Il problema è noto anche alla Confederazione che a metà ottobre ha però annunciato di rinunciare alla realizzazione di un nuovo centro di registrazione, vista l’opposizione della municipalità. «Alcuni organi di informazione hanno distorto la realtà, hanno parlato di un mega centro da 700 posti quando in realtà avrebbe avuto una capienza simile a quello attuale», continua Simona. «Così facendo, hanno fatto leva sulle paure della gente, invece di informare correttamente sui problemi quotidiani di queste persone».

Iniziative come quella lanciata dal Dicastero dei servizi sociali di Chiasso cercano quindi soprattutto di avvicinare la popolazione al tema dei richiedenti l’asilo, con tutti i rischi che la finzione teatrale comporta. «È soltanto con una corretta informazione, sottolinea Simona, che la gente ha la possibilità di capire e di scegliere liberamente che tipo di politica migratoria intende sostenere».

La domanda di asilo di Aimannisha è stata accolta. Potrà restare e forse ricominciare una nuova vita. Come lei, altri dieci partecipanti hanno visto spalancarsi la porta della Svizzera. L’anno scorso 2’261 persone hanno ricevuto una risposta positiva, sulle 16’606 domande inoltrate alle autorità elvetiche. Una su otto, come a segnare l’invalicabile confine tra finzione e realtà.

*nome fittizio

Stefania Summermatter, Chiasso, swissinfo.ch

I rifugiati nel mondo sono 16 milioni (Alto Commissariato ONU per i rifugiati).

I principali paesi d’accoglienza sono Stati Uniti, Africa del Sud, Svezia, Francia e Gran Bretagna.

In Svizzera le persone che rientrano nel settore dell’asilo sono 40’794 (fine 2008).

L’anno scorso sono state inoltrate alle autorità elvetiche 16’606 richieste d’asilo (2’261 risposte positive).

La maggior parte delle persone era originaria dall’Eritrea, dalla Somalia, dall’Iraq, dalla Serbia e dal Kosovo e dallo Sri Lanka.

Alla fine del 2008, la Confederazione contava 7’701’900 abitanti (+108’400 rispetto al 2007; tasso di crescita: 1,4%). La percentuale degli stranieri è del 21,7%.

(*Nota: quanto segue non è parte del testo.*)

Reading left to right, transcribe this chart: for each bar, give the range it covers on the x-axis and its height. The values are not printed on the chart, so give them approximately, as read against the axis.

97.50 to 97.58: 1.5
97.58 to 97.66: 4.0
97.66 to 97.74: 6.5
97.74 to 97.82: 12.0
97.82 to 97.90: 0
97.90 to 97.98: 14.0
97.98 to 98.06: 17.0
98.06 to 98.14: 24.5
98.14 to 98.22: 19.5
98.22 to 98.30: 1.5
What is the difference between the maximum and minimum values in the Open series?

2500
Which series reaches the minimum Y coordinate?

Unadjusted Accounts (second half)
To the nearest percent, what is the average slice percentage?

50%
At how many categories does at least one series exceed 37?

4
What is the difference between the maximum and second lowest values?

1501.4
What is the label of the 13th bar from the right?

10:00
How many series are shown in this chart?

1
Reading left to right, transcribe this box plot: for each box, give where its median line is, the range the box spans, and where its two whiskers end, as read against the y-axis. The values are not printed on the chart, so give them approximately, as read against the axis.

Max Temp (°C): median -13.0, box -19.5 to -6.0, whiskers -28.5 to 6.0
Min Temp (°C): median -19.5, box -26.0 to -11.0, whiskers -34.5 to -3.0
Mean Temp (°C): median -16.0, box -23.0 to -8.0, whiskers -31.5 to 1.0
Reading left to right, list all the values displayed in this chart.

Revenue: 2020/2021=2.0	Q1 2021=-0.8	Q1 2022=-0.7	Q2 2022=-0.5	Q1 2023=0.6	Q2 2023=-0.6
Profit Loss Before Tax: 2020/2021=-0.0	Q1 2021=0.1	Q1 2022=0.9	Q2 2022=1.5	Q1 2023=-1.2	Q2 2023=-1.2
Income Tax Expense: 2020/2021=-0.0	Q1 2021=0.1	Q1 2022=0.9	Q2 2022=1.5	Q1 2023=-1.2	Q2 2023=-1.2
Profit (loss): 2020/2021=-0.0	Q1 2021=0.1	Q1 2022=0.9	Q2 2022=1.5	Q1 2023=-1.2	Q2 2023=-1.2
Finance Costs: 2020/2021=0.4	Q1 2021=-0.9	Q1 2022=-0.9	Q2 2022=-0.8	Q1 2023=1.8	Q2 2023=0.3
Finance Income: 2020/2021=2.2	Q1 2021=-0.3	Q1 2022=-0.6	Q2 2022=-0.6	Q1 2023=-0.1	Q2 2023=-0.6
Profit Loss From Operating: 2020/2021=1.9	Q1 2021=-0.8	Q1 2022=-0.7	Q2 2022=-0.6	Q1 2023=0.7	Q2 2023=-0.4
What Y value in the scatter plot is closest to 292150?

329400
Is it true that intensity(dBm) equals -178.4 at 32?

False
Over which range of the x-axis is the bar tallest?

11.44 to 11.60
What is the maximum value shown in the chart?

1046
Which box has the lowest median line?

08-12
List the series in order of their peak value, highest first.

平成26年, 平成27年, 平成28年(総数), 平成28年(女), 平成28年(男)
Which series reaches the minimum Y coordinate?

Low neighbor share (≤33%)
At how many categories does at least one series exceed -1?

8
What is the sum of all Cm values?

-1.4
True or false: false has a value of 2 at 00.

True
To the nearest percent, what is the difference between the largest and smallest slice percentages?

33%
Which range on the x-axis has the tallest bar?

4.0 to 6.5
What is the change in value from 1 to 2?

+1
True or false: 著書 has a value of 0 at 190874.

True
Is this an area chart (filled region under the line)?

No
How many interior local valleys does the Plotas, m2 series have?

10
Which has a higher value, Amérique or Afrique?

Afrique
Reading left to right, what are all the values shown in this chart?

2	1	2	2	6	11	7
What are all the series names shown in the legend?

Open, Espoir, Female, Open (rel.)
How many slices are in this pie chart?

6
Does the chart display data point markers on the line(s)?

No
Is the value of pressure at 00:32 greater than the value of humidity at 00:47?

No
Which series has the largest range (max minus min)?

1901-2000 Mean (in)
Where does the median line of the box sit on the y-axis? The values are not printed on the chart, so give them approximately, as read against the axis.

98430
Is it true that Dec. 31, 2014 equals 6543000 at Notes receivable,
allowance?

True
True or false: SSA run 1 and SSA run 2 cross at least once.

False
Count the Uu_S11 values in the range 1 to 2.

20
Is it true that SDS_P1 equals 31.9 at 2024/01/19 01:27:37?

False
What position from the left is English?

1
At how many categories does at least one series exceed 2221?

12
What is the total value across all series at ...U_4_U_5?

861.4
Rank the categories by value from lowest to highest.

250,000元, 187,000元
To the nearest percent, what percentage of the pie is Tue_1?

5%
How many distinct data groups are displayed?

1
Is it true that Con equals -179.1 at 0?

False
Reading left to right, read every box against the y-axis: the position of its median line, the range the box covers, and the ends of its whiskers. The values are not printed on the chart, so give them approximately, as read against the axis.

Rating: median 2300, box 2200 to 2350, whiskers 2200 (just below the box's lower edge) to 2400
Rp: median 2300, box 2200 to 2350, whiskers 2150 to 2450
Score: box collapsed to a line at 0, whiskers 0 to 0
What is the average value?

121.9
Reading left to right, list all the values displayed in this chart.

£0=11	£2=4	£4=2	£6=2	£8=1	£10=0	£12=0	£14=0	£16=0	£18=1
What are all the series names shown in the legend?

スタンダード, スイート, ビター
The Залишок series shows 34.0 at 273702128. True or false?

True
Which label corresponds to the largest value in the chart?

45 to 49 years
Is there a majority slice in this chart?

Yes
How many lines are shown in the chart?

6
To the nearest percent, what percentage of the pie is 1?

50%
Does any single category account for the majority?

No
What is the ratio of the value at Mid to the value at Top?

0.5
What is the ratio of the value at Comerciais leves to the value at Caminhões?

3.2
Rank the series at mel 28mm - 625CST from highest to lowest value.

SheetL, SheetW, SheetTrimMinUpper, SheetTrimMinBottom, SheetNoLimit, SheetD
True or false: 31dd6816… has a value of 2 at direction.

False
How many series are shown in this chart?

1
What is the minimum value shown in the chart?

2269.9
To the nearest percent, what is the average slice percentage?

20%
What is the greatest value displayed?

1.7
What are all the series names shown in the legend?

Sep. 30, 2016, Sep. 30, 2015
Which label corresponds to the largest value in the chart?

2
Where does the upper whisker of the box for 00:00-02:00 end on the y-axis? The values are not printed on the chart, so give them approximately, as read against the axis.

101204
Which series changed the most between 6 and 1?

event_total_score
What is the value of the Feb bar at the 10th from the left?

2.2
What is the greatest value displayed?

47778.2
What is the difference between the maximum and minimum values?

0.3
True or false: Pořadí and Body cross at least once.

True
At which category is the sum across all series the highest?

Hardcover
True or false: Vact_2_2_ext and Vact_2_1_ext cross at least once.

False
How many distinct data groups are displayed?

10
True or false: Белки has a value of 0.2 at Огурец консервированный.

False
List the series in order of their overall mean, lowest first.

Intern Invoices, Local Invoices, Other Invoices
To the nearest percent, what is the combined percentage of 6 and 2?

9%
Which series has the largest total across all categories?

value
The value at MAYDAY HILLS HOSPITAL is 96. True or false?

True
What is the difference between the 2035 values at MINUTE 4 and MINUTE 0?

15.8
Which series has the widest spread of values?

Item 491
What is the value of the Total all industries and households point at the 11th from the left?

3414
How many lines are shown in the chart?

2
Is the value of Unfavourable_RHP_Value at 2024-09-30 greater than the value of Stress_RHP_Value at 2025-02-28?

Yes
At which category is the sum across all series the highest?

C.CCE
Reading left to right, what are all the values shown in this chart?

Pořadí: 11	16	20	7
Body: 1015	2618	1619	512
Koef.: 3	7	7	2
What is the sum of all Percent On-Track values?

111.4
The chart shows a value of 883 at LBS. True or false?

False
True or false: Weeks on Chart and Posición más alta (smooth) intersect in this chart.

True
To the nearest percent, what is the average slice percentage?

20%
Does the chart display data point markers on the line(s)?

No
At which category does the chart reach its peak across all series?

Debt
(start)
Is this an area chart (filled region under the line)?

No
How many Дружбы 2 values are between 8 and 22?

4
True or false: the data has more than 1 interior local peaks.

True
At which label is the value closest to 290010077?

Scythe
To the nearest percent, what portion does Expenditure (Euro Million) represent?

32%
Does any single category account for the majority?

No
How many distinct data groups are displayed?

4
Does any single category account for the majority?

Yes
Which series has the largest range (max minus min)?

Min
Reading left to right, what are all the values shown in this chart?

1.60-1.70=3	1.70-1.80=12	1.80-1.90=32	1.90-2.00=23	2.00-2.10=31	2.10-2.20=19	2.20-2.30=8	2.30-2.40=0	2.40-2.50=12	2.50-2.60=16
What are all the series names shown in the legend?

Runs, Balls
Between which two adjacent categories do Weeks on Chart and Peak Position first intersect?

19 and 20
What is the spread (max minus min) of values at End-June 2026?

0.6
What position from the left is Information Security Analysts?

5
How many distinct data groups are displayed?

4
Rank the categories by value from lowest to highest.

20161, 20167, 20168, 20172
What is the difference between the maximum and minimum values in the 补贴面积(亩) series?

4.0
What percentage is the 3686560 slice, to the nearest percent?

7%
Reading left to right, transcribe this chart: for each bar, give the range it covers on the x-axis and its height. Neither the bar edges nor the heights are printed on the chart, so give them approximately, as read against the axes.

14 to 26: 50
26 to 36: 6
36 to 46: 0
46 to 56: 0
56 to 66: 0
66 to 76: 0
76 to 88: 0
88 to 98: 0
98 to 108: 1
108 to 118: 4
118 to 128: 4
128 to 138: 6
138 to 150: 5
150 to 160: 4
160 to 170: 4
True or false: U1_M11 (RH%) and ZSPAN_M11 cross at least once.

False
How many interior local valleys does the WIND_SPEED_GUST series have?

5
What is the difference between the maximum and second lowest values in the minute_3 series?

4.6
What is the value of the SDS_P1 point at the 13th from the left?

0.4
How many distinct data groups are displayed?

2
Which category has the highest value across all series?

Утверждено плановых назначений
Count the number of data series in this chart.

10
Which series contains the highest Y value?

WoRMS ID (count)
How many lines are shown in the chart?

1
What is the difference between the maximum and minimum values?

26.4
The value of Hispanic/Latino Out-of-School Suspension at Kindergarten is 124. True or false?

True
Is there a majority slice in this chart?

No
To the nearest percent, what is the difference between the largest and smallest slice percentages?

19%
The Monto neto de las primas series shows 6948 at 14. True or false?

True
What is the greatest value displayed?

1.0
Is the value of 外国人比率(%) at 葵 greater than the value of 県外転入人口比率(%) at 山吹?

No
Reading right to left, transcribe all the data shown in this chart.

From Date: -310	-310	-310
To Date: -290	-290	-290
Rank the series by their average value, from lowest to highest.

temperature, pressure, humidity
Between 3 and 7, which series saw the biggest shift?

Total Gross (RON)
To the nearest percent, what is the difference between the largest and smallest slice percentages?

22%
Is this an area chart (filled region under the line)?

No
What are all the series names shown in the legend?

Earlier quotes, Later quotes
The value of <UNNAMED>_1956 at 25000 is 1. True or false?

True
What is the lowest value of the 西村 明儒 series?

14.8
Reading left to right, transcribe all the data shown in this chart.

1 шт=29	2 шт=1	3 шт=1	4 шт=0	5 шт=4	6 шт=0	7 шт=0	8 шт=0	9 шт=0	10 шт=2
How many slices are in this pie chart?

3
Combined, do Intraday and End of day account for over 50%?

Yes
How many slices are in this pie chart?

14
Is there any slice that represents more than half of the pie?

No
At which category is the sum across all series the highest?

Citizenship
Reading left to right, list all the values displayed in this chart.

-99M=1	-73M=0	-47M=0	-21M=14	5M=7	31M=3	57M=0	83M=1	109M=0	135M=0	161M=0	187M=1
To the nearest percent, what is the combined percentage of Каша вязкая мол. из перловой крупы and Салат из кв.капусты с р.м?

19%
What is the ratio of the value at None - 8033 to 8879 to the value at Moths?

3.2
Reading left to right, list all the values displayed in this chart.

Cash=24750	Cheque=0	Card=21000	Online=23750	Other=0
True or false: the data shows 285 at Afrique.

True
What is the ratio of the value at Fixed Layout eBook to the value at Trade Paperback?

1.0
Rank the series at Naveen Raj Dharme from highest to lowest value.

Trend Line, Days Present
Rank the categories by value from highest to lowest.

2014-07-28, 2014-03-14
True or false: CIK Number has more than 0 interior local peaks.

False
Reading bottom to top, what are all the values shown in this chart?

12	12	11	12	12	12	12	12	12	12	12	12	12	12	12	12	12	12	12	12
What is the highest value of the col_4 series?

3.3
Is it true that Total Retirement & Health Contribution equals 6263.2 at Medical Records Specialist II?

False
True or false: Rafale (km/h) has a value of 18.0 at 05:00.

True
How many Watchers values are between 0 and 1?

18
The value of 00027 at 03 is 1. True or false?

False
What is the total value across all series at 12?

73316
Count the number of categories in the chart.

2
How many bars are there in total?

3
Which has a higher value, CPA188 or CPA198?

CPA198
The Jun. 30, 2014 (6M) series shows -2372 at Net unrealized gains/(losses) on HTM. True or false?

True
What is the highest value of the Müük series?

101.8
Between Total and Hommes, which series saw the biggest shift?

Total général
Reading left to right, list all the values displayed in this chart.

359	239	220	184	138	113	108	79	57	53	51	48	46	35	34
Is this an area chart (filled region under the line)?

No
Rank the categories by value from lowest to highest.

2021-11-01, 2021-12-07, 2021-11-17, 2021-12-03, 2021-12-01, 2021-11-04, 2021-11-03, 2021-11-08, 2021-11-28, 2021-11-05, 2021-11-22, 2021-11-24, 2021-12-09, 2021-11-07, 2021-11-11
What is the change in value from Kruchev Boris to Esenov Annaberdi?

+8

L’aumento della popolazione – dovuto in larga misura all’immigrazione – risulta essere il più elevato dagli anni Sessanta, e fa della Svizzera uno dei paesi europei più dinamici dal profilo demografico.

L’86,5% della popolazione residente permanente in Svizzera è di nazionalità europea e pressappoco due terzi (62,1%) provengono da un Paese dell’UE o dell’AELS.

La popolazione straniera più importante rimane quella degli italiani (17,5%), seguita dai tedeschi (14,1%), dai portoghesi (11,8%), dai serbi e montenegrini (11,1%). Sempre più persone provengono da Paesi lontani.

A partire dal 1980, la proporzione di stranieri provenienti da un Paese extra europeo é aumentata di 7 punti percentuali per arrivare all’attuale 13,5%.